El primero es la elección de la estructura de inversión sin análisis fiscal previo. La urgencia operativa lleva a constituir el vehículo con la forma más rápida disponible, sin evaluar las consecuencias fiscales a medio plazo. El coste de corregir esta decisión posteriormente supera siempre al de planificarla desde el inicio.
El segundo es la ausencia de política de precios de transferencia formalizada. Las operaciones intergrupo se realizan a precios históricos o de conveniencia, sin análisis de comparabilidad. Cuando la AEAT pide la documentación, no existe. La sanción formal es automática.
El tercero es la desconexión entre la fiscalidad del vehículo y la del directivo o accionista. El régimen de impatriados, el tratamiento de las opciones sobre acciones, los dividendos pagados al socio no residente: cada uno de estos elementos tiene su propio régimen y su propio plazo. Su gestión descoordinada genera ineficiencias y riesgos acumulados.
El cuarto es la confianza en la planificación fiscal del país de origen como referencia válida para España. Los sistemas tributarios difieren en aspectos críticos. Lo que es eficiente en una jurisdicción puede ser ineficiente o incluso contrario a la normativa española. España tiene su propio cuerpo normativo, sus propias cláusulas antiabuso y sus propias prioridades inspectoras.
La creencia de que la planificación fiscal solo importa cuando llega la inspección es el error conceptual más costoso. El régimen aplicable y la documentación previa determinan la factura fiscal y la exposición ante la AEAT. Una vez iniciada la inspección, el margen de maniobra se estrecha de forma considerable.
Nuestro enfoque parte de la comprensión del negocio antes que de la norma. El análisis fiscal comienza con la comprensión de la operación: qué se invierte, desde dónde, con qué horizonte y con qué estrategia de salida. Solo a partir de ese mapa podemos diseñar la estructura fiscalmente eficiente.
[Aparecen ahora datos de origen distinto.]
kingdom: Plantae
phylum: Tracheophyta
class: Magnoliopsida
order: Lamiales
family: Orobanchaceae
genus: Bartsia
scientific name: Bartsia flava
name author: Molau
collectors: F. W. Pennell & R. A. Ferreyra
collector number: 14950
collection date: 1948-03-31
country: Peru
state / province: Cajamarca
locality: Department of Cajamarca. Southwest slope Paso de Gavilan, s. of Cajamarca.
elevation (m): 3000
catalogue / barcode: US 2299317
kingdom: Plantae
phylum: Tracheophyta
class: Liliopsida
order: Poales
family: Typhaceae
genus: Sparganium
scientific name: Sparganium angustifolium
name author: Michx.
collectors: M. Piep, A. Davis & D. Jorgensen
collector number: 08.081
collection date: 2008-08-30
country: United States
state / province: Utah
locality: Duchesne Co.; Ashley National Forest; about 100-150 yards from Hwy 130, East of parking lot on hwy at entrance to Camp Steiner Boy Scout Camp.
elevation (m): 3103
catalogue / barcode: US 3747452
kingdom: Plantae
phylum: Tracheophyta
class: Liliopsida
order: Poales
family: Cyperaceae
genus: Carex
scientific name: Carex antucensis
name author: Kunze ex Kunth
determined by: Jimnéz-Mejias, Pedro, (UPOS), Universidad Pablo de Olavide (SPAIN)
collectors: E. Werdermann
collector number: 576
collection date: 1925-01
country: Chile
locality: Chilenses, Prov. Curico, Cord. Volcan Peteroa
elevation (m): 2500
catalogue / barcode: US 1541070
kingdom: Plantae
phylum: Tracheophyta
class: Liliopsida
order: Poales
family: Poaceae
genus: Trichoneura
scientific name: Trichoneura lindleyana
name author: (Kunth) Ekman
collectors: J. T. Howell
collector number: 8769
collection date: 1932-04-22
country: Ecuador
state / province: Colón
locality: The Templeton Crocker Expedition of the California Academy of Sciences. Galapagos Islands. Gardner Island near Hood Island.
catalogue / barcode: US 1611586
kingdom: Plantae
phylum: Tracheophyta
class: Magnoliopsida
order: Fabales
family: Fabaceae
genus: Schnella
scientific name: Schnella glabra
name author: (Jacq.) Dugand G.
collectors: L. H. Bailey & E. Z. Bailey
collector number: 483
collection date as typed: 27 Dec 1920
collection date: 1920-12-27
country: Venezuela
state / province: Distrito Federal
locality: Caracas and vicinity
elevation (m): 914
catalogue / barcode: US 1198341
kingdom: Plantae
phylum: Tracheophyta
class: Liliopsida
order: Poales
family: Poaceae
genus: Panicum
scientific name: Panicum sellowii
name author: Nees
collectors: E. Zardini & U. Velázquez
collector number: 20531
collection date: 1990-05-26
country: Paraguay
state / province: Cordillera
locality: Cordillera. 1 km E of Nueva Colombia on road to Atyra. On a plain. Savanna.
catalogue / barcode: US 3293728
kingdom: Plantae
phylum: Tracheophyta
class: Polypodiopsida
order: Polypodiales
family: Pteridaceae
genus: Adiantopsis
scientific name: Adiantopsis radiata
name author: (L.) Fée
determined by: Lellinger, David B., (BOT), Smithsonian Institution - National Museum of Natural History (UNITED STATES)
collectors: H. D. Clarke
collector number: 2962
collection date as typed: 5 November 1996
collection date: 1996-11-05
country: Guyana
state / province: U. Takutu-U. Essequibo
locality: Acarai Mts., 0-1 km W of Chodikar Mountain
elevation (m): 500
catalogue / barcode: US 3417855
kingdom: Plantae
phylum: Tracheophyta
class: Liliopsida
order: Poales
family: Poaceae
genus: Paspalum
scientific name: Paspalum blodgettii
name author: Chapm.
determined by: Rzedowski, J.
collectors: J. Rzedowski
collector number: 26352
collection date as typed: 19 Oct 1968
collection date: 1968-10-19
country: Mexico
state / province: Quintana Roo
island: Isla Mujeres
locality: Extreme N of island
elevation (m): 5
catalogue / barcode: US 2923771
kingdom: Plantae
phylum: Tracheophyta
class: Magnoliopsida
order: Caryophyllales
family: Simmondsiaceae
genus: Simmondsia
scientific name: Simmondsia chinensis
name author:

El servicio abarca la elección del vehículo de inversión, la política de precios de transferencia, el análisis de convenios de doble imposición aplicables, la planificación del régimen de impatriados para los directivos desplazados y el acompañamiento en inspecciones y procedimientos ante la AEAT.
Para operaciones con elemento transfronterizo que requieran análisis en la jurisdicción de origen del inversor, coordinamos con abogados locales de confianza en la jurisdicción correspondiente, asegurando coherencia entre las posiciones fiscales adoptadas en cada país.
La asesoría fiscal de empresa no se agota en el cumplimiento. Es el instrumento que permite tomar decisiones informadas sobre estructura, financiación, retribución y desinversión. Puede consultar el alcance completo de nuestra práctica fiscal en la página de Fiscal y Tributario.
El siguiente resumen recoge los elementos mínimos que cualquier inversor extranjero activo en España debe verificar de forma periódica. No es exhaustivo ni sustituye al análisis individualizado, pero sirve como marco de referencia operativo.
La fiscalidad de la inversión extranjera conecta de forma natural con la práctica de Derecho societario y operaciones, especialmente en los procesos de adquisición, reestructuración de grupos y planificación de la salida del inversor. Asimismo, los aspectos laborales y de movilidad internacional –en particular el régimen de impatriados para directivos desplazados– forman parte integral de nuestra asesoría en este ámbito.
La complejidad de estas operaciones aconseja un asesoramiento coordinado que abarque los planos fiscal, societario y laboral desde el inicio del proyecto, evitando que las decisiones en un área generen fricciones o costes inesperados en otra.